Deep Learning Profiler 20.03 Release Notes
Description
Deep Learning Profiler (DLProf) is a tool for profiling deep learning models to help data scientists understand and improve performance of their models visually via Tensorboard or by analyzing text reports. It also helps understand resource usage when models are trained.
Driver Requirements
Release 20.03 is based on NVIDIA CUDA 10.2.89, which requires NVIDIA Driver release 440.33.01. However, if you are running on Tesla (for example, T4 or any other Tesla board), you may use NVIDIA driver release 396, 384.111+, 410, 418.xx, or 440.30. The CUDA driver's compatibility package only supports particular drivers. For a complete list of supported drivers, see the CUDA Application Compatibility topic. For more information, see CUDA Compatibility and Upgrades.
New Features
The key features of DLProf v0.10.0 / r20.03 are:
- Released in the TensorFlow 20.03 NGC container.

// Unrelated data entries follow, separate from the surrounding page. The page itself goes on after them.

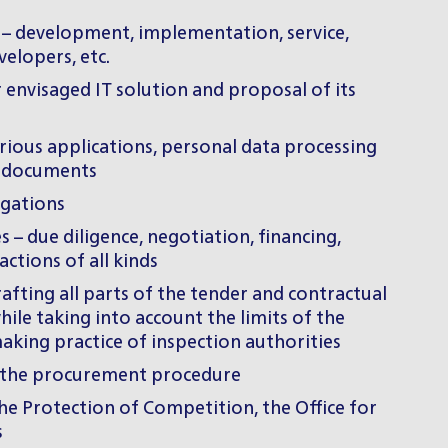
s – development, implementation, service,
velopers, etc.
r envisaged IT solution and proposal of its
rious applications, personal data processing
ry documents
igations
 – due diligence, negotiation, financing,
ctions of all kinds
fting all parts of the tender and contractual
le taking into account the limits of the
king practice of inspection authorities
 of the procurement procedure
the Protection of Competition, the Office for
s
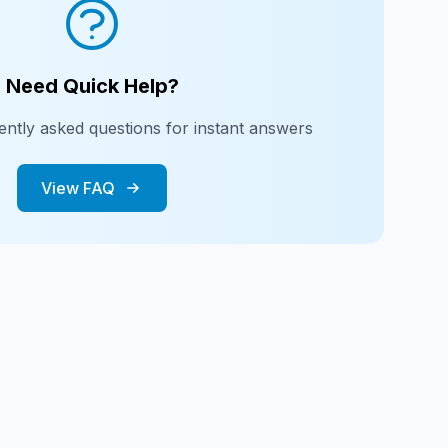
Need Quick Help?
ntly asked questions for instant answers
View FAQ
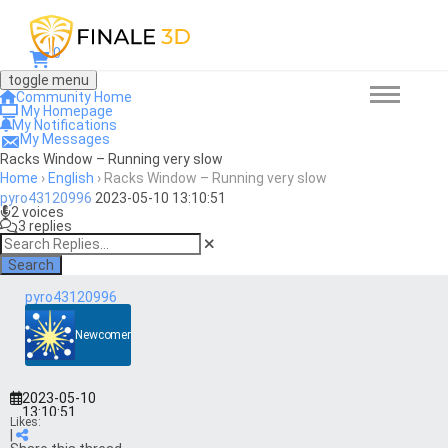
0
toggle menu
Community Home
My Homepage
My Notifications
My Messages
Racks Window – Running very slow
Home
›
English
›
Racks Window – Running very slow
pyro43120996
2023-05-10 13:10:51
2 voices
3 replies
Search
pyro43120996
Newcomer
2023-05-10
13:10:51
Likes:
|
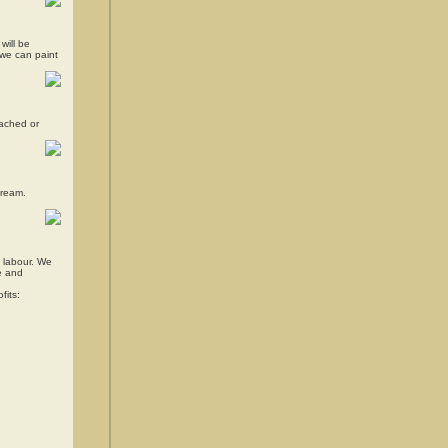
will be
d we can paint
tached or
dream.
d labour. We
me and
fits:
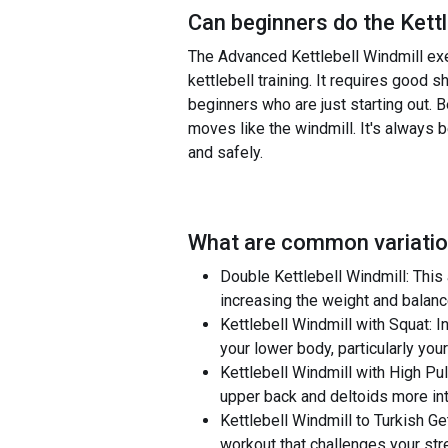
Can beginners do the
Kett
The Advanced Kettlebell Windmill exe
kettlebell training. It requires good sh
beginners who are just starting out. 
moves like the windmill. It's always 
and safely.
What are common variatio
Double Kettlebell Windmill: This
increasing the weight and balanc
Kettlebell Windmill with Squat: I
your lower body, particularly your
Kettlebell Windmill with High Pul
upper back and deltoids more in
Kettlebell Windmill to Turkish Ge
workout that challenges your stre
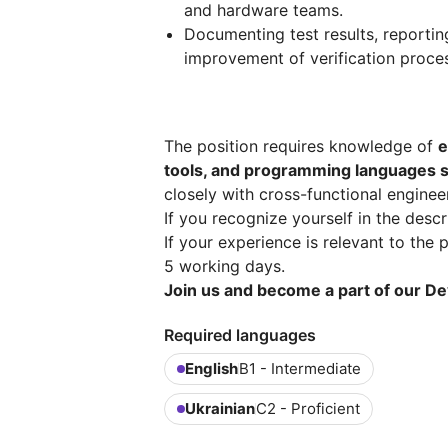
and hardware teams.
Documenting test results, reporti
improvement of verification proce
The position requires knowledge of
e
tools, and programming languages s
closely with cross-functional enginee
If you recognize yourself in the desc
If your experience is relevant to the p
5 working days.
Join us and become a part of our De
Required languages
English
B1 - Intermediate
Ukrainian
C2 - Proficient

- Latest DLProf build is based on TensorFlow 1.15.2, TensorBoard 1.15.0, and Nsight Systems 2020.1.1.
- Expert Systems feature that analyzes performance results, looks for common performance issues, and suggests recommended fixes that may improve performance.
- Support for additional domains from custom NVTX markers.

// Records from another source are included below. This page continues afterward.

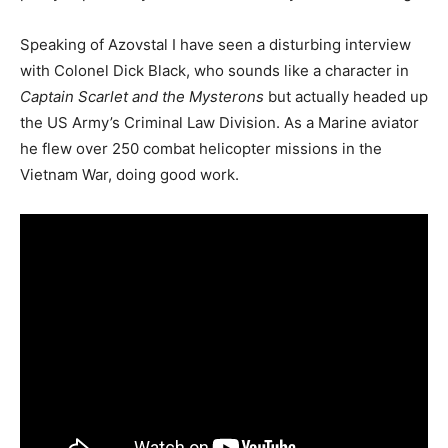
Speaking of Azovstal I have seen a disturbing interview
with Colonel Dick Black, who sounds like a character in
Captain Scarlet and the Mysterons
but actually headed up
the US Army’s Criminal Law Division. As a Marine aviator
he flew over 250 combat helicopter missions in the
Vietnam War, doing good work.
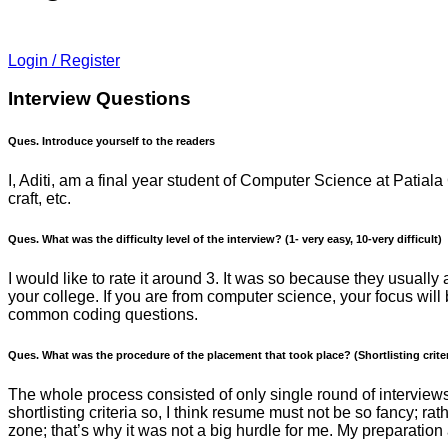
Login / Register
Interview Questions
Ques. Introduce yourself to the readers
I, Aditi, am a final year student of Computer Science at Patial
craft, etc.
Ques. What was the difficulty level of the interview? (1- very easy, 10-very difficult)
I would like to rate it around 3. It was so because they usual
your college. If you are from computer science, your focus w
common coding questions.
Ques. What was the procedure of the placement that took place? (Shortlisting criter
The whole process consisted of only single round of interview
shortlisting criteria so, I think resume must not be so fancy; r
zone; that’s why it was not a big hurdle for me. My preparation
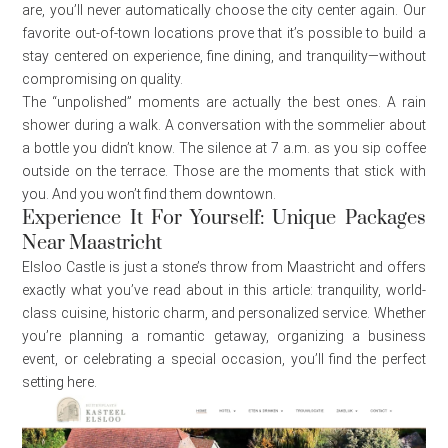
are, you’ll never automatically choose the city center again. Our
favorite out-of-town locations prove that it’s possible to build a
stay centered on experience, fine dining, and tranquility—without
compromising on quality.
The “unpolished” moments are actually the best ones. A rain
shower during a walk. A conversation with the sommelier about
a bottle you didn’t know. The silence at 7 a.m. as you sip coffee
outside on the terrace. Those are the moments that stick with
you. And you won’t find them downtown.
Experience It For Yourself: Unique Packages
Near Maastricht
Elsloo Castle is just a stone’s throw from Maastricht and offers
exactly what you’ve read about in this article: tranquility, world-
class cuisine, historic charm, and personalized service. Whether
you’re planning a romantic getaway, organizing a business
event, or celebrating a special occasion, you’ll find the perfect
setting here.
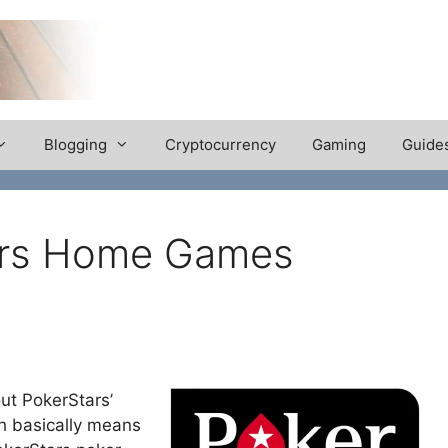
Blogging
Cryptocurrency
Gaming
Guide
tars Home Games
out PokerStars’
 basically means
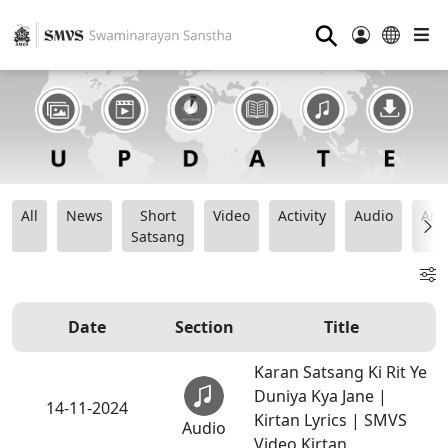
⚲
All
News
Short
Video
Activity
Audio
Ana
Satsang
Date
Section
Title
Karan Satsang Ki Rit Ye
Duniya Kya Jane |
14-11-2024
Kirtan Lyrics | SMVS
Audio
Video Kirtan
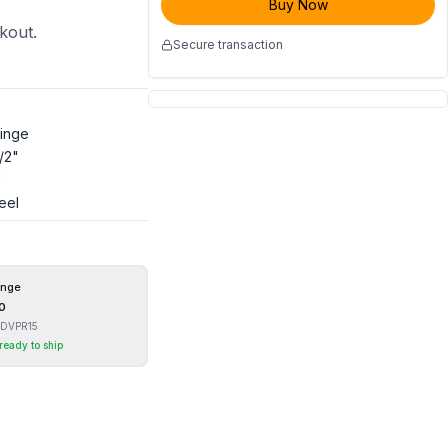
Buy Now
ckout.
Secure transaction
Hinge
1/2"
"
eel
inge
0
DVPR15
 ready to ship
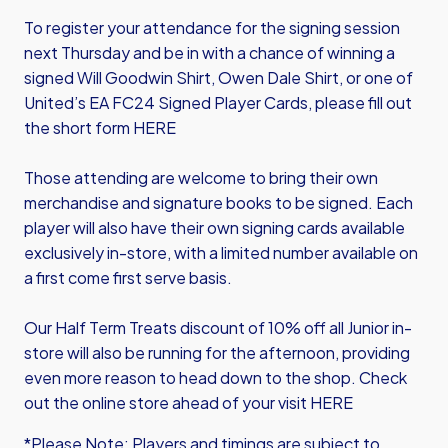
To register your attendance for the signing session
next Thursday and be in with a chance of winning a
signed Will Goodwin Shirt, Owen Dale Shirt, or one of
United’s EA FC24 Signed Player Cards, please fill out
the s
hort form HERE
Those attending are welcome to bring their own
merchandise and signature books to be signed. Each
player will also have their own signing cards available
exclusively in-store, with a limited number available on
a first come first serve basis.
Our Half Term Treats discount of 10% off all Junior in-
store will also be running for the afternoon, providing
even more reason to head down to the shop. Check
out the online store ahead of your visit
HERE
*Please Note: Players and timings are subject to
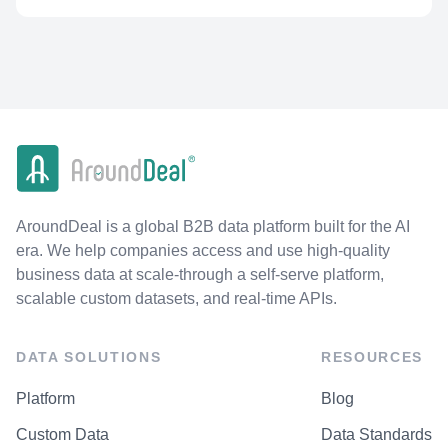
AroundDeal is a global B2B data platform built for the AI
era. We help companies access and use high-quality
business data at scale-through a self-serve platform,
scalable custom datasets, and real-time APIs.
DATA SOLUTIONS
RESOURCES
Platform
Blog
Custom Data
Data Standards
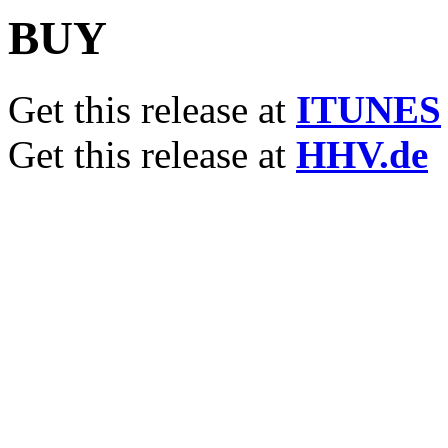
BUY
Get this release at
ITUNES
Get this release at
HHV.de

- Reports are generated for the domain specified using markers.
- Data is aggregated only from NVTX markers in the same domain.

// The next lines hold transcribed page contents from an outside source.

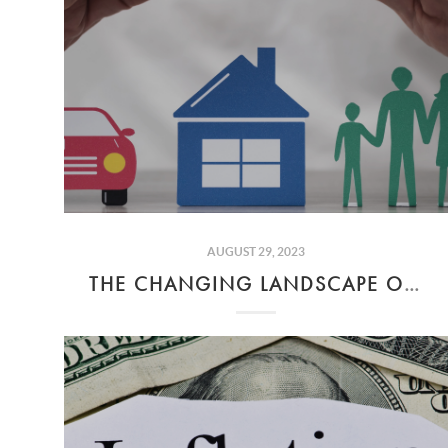
AUGUST 29, 2023
THE CHANGING LANDSCAPE OF INSURANCE IN CALIFORNIA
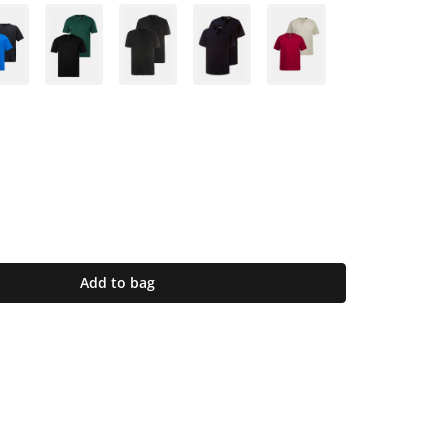
Add to bag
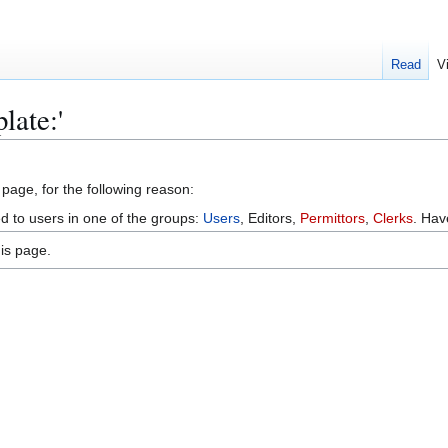
Read
V
late:'
 page, for the following reason:
ed to users in one of the groups:
Users
, Editors,
Permittors
,
Clerks
. Ha
is page.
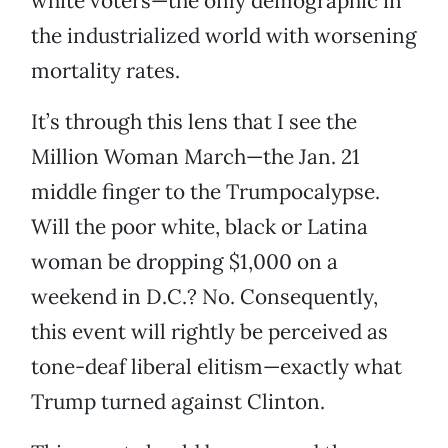
white voters—the only demographic in
the industrialized world with worsening
mortality rates.
It’s through this lens that I see the
Million Woman March—the Jan. 21
middle finger to the Trumpocalypse.
Will the poor white, black or Latina
woman be dropping $1,000 on a
weekend in D.C.? No. Consequently,
this event will rightly be perceived as
tone-deaf liberal elitism—exactly what
Trump turned against Clinton.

- Passing a Graphdef is now optional.User can specify a Graphdef with --graphdef or set it to auto for a TensorBoard graph event file to be created.
- System information is gathered in the background and is exposed in the summary report, database, and TensorBoard event files.
- Consistent command line arguments.
Known Issues
- This software is only accessible in the NGC TensorFlow container.
- This software is only supported for TensorFlow 1.15 and TensorBoard 1.15.
- The following command line options have been changed.
-
--in_nsys_db_filename
is now--nsys_database
-
--in_saved_model
was removed -
--nsys_base_output_name
is now--nsys_base_name
-
Resolved Issues
- Fixed issue with XLA kernels and nodes not being aggregated correctly.